(Task directions) Every line with the string "coordinate" must be copied from the entries below.

(Data for this exercise)
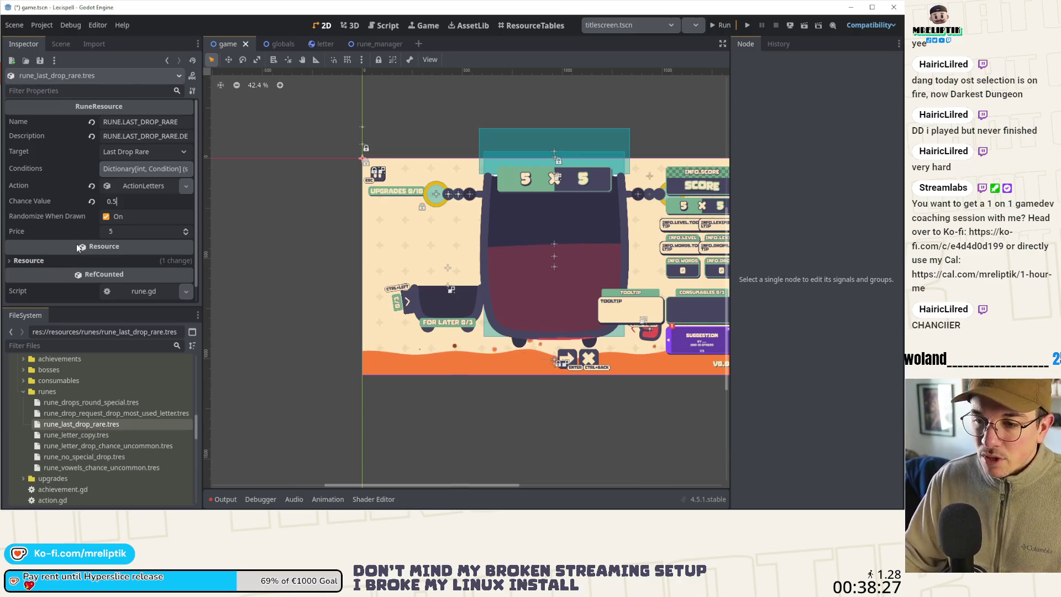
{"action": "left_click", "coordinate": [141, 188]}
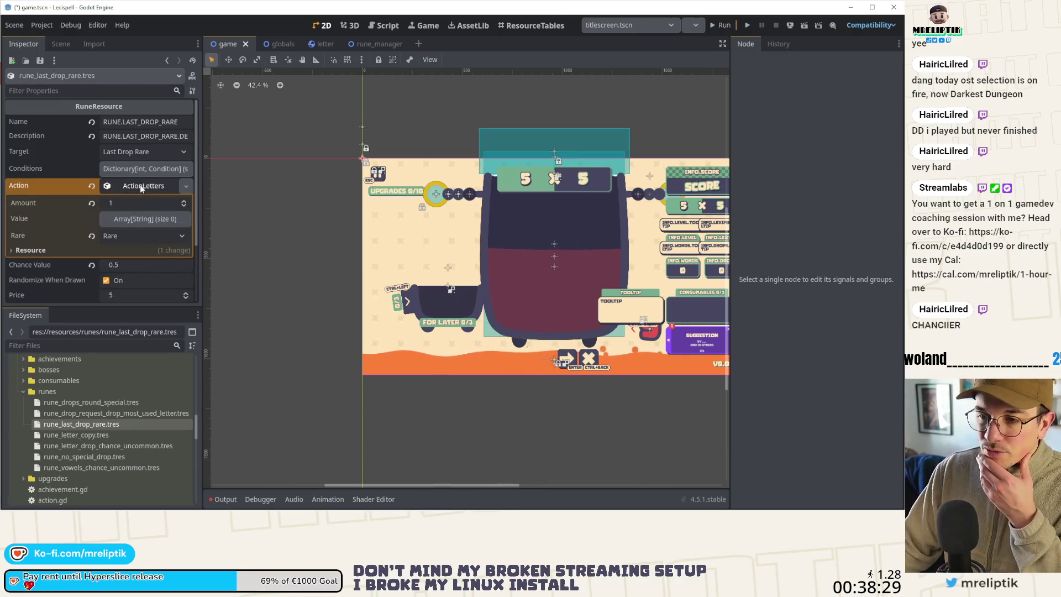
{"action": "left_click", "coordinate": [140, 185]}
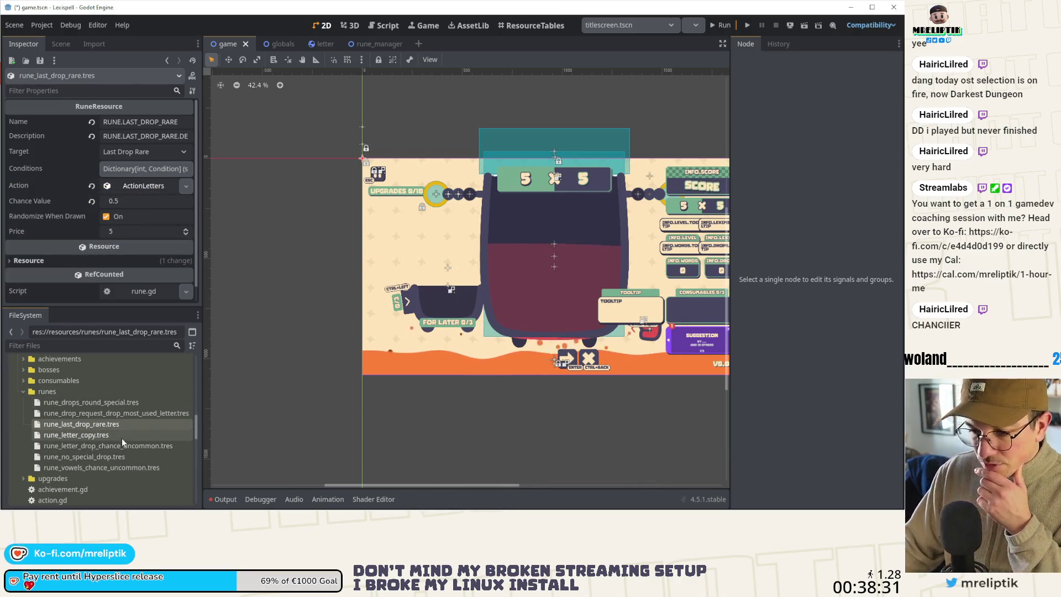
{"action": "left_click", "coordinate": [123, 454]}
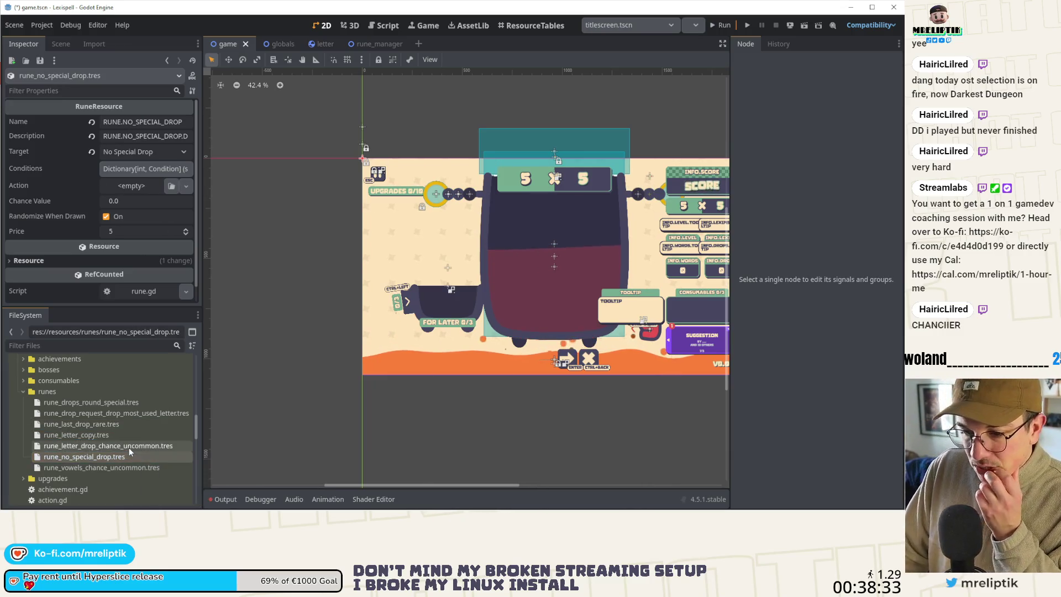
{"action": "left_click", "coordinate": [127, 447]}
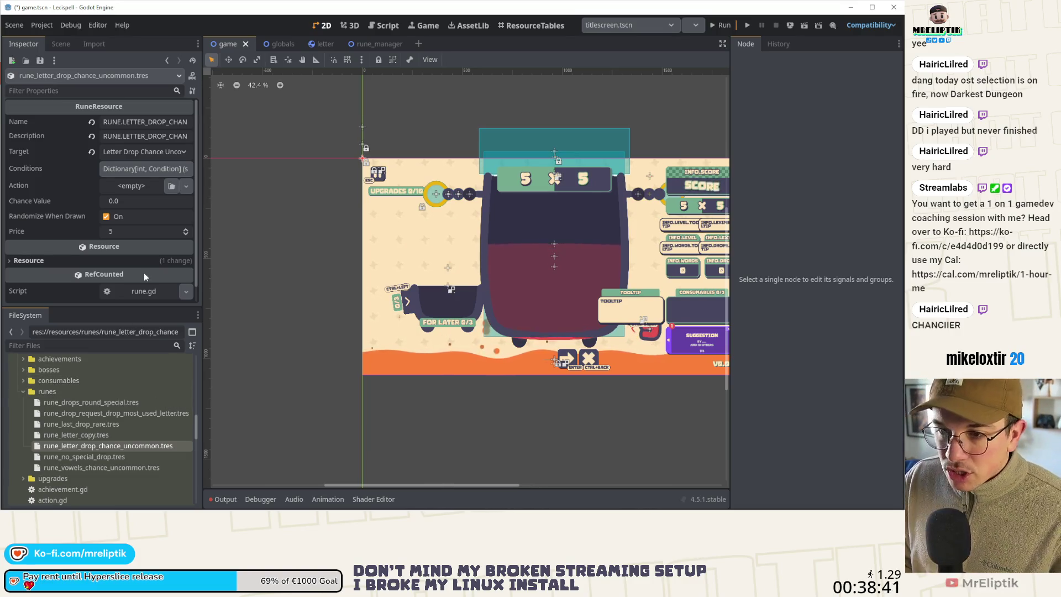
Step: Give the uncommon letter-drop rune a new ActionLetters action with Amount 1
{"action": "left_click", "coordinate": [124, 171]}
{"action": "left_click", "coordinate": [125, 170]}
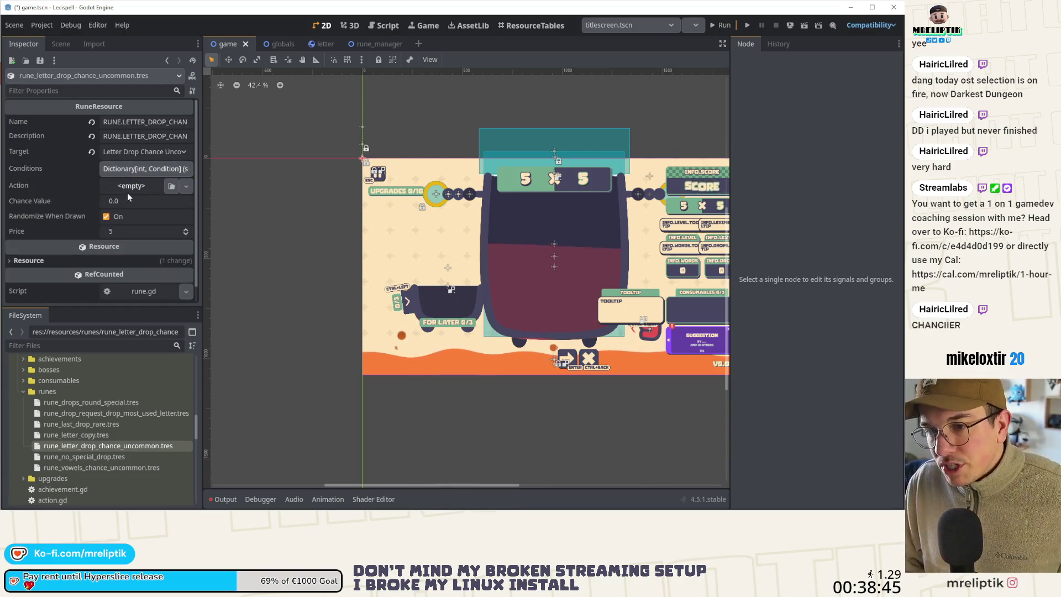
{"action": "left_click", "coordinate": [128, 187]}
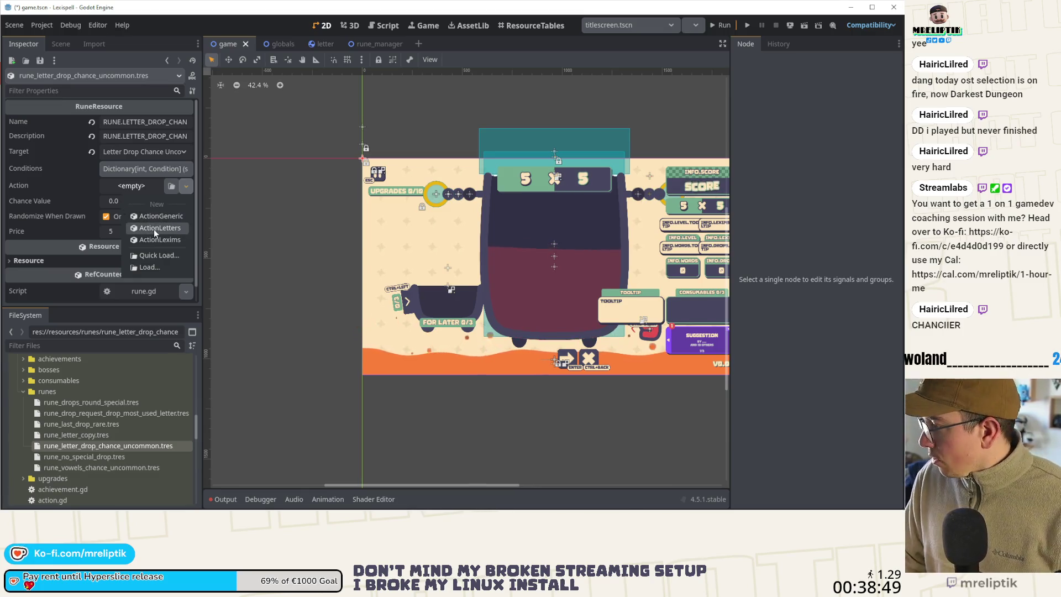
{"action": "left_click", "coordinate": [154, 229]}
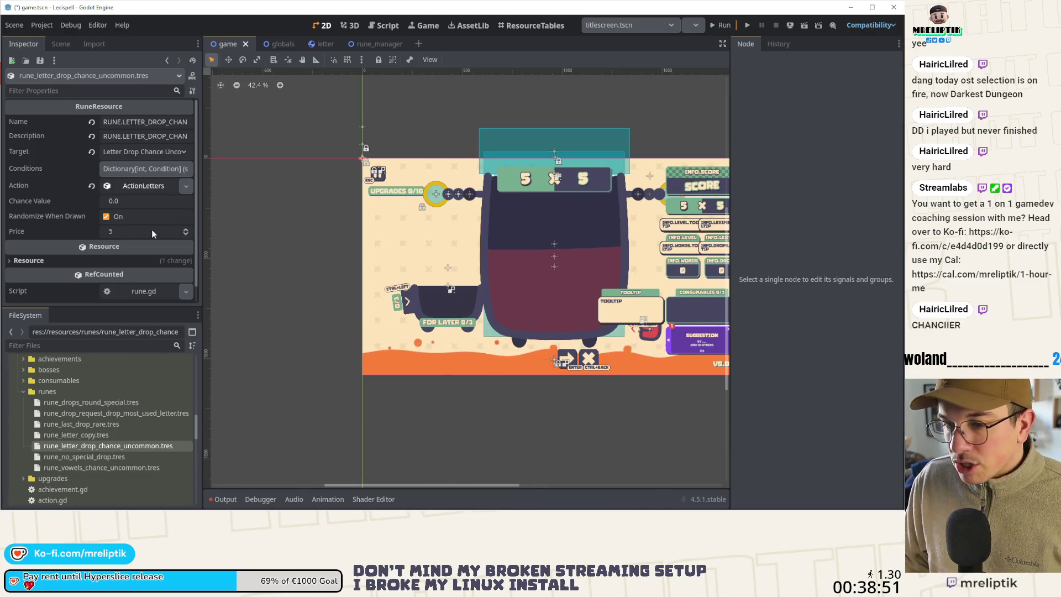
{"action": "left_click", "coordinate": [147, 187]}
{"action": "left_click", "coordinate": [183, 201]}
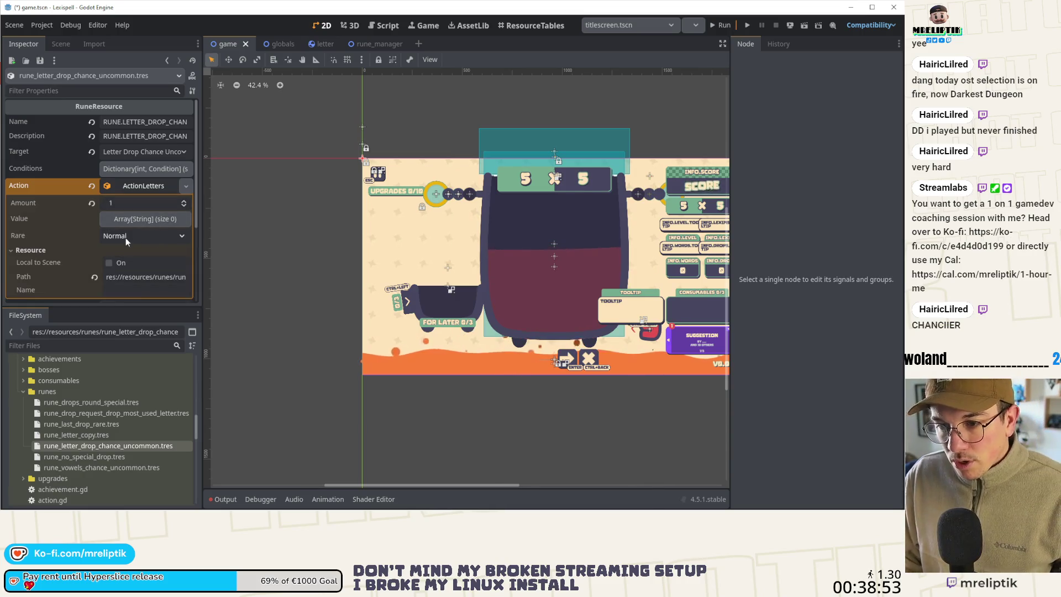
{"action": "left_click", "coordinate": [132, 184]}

(Your solution)
{"action": "left_click", "coordinate": [141, 188]}
{"action": "left_click", "coordinate": [140, 185]}
{"action": "left_click", "coordinate": [123, 454]}
{"action": "left_click", "coordinate": [127, 447]}
{"action": "left_click", "coordinate": [124, 171]}
{"action": "left_click", "coordinate": [125, 170]}
{"action": "left_click", "coordinate": [128, 187]}
{"action": "left_click", "coordinate": [154, 229]}
{"action": "left_click", "coordinate": [147, 187]}
{"action": "left_click", "coordinate": [183, 201]}
{"action": "left_click", "coordinate": [132, 184]}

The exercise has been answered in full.